Le 13 février 2007, la société « I.________ SA » a été inscrite au
Registre du commerce. L’assuré y figurait en qualité d'administrateur
président, [...] en qualité d'administrateur vice-président et [...] en qualité
d'administratrice. La rubrique « Apports en nature, reprises de biens,
avantages particuliers » de l’extrait de ce registre mentionnait ce qui suit :
« selon convention du 1er février 2007 et bilan au 1er janvier 2007:
certains actifs (caisse, poste, banque, débiteurs, provisions,
informatique, machines, outillage, mobilier, installations, véhicules,
titres, stock, travaux en cours) pour CHF 1'137'330.45 et certains
passifs (créanciers divers, fonds de prévoyance, provisions) pour
CHF 910'874.35, soit un actif net de CHF 226'456.10 de l'entreprise
individuelle " I.", à [...]; en contrepartie, il est remis 200
actions nominatives de CHF 100, le solde de CHF 26'456.10
constituant une créance de l'apporteur contre la société. ».

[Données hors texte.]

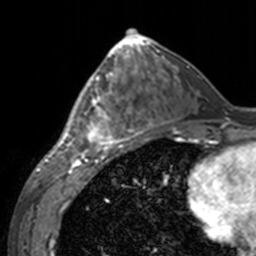
Breast MRI, one axial slice; position 70 of 160 along the scan axis; cropped to one breast; dynamic contrast-enhanced series, time point 2 of 7 at this slice position (early post-contrast); 3 T; TE 1.7 ms, TR 4 ms; 1 mm slice thickness; 256 × 256 image matrix, field of view 170 × 170 mm. Female patient.
Annotated regions visible in this slice (semi-automatically segmented with operator editing):
- enhancing-tissue mask used for the functional tumour volume (all voxels passing the contrast-enhancement thresholds inside the analysis volume; usually the tumour): bounding box [x1, y1, x2, y2] px = [60, 69, 143, 155]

Par lettre du 25 avril 2007, I. SA a informé la Caisse de
compensation M.________ (ci-après : la Caisse ou l’intimée) de la
transformation de la raison individuelle « I.________ » en société anonyme
et que de ce fait, l’assuré n'avait plus le statut d'indépendant mais
devenait salarié de la nouvelle société anonyme.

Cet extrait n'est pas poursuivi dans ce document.